Create SQL XmlRepository for storing Data Protection keys
Closed this issue · 5 comments
From @janpieterz on Saturday, October 7, 2017 8:02:51 AM
Would make sense as it's one of the most common shared pieces of infrastructure between multiple servers.
It's mentioned in aspnet/DataProtection#145 but doesn't seem to have been built.
Copied from original issue: aspnet/DataProtection#280
From @urbanhusky on Monday, November 27, 2017 12:46:54 AM
I'm trying to implement such a repository and I use EF. I struggle with figuring out how to properly resolve the corresponding DbContext
. The context would be registered as scoped in the DI container, but I don't know how the repository is being registered - or if I would have to register it myself.
I do the following:
// Register db context
services.AddDbContext<DataProtectionDbContext>(
opts =>
{
var dpapiMigrationsAssembly = typeof(DataProtectionDbContext).GetTypeInfo().Assembly.GetName().Name;
opts.UseSqlServer(dpapiConnectionString, b => b.MigrationsAssembly(dpapiMigrationsAssembly));
});
// configure dpapi
services.AddDataProtection()
.ProtectKeysWithCertificate(GetCertificate()) // no support for rollover or revocation when using certificate?

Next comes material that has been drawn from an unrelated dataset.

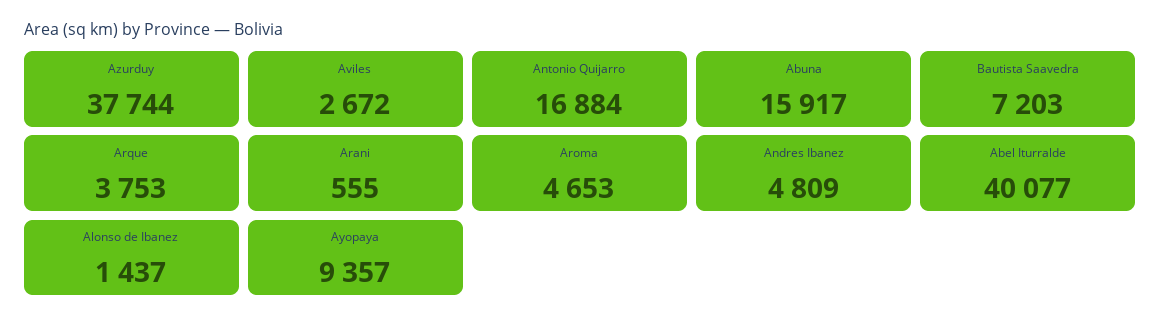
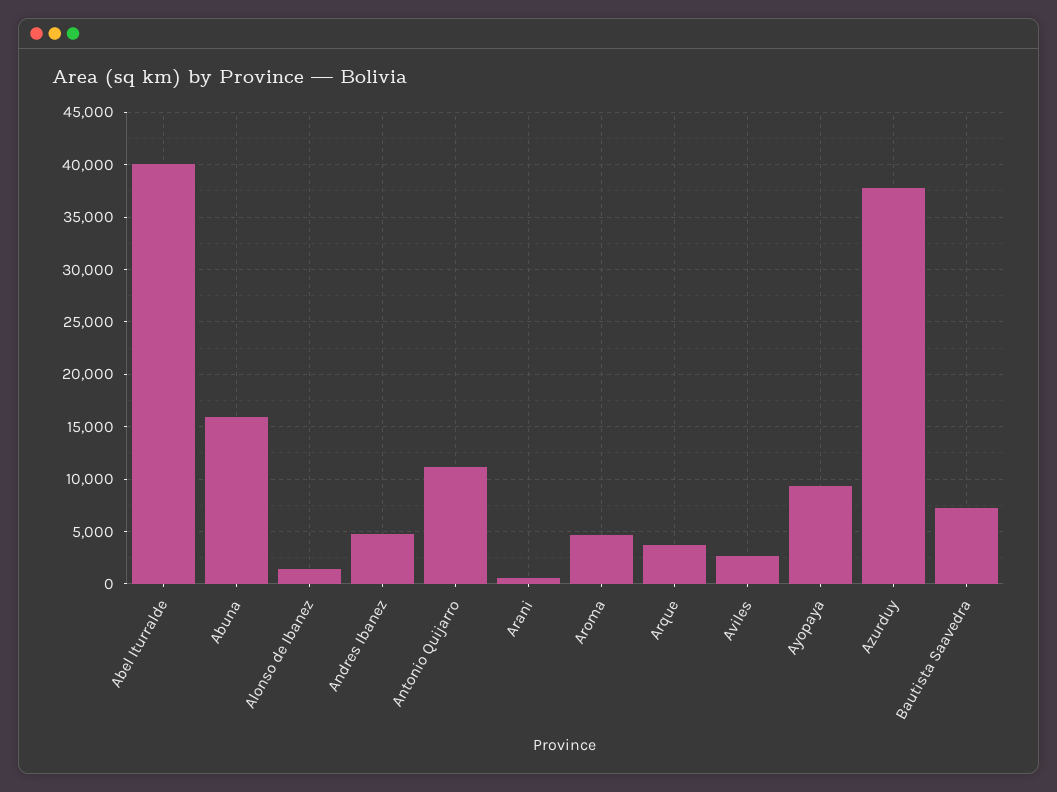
Antonio Quijarro: 16884 -> 11000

.AddKeyManagementOptions(options => options.XmlRepository = new SqlDatabaseXmlRepository(/* TODO: how to resolve? Repository needs to be an instance and any DI would be for *right now* */))
I have an EntityFrameworkCore implementation of this along with tests and a sample ready for review. Please let me know if it is ok to submit a pull request.
@dansward thanks for your PR to kick off the conversation on this subject.
We would be interested in taking a well-written PR to create this feature. At minimum, we would hope to see an implementation that satisfies the following:
- There is a way for users to create the expected database schema.
- There is a way for users to configure the repository by providing a connection string
- There is a way for users to change between database providers, such as SQL Server or Postgres.
These requirements are pretty high-level, so let's have a conversation about the options for implementing these. One option includes using Entity Framework Core, but that is not the only alternative.
Done in aspnet/DataProtection#303 and aspnet/DataProtection#323. Thanks @dansward!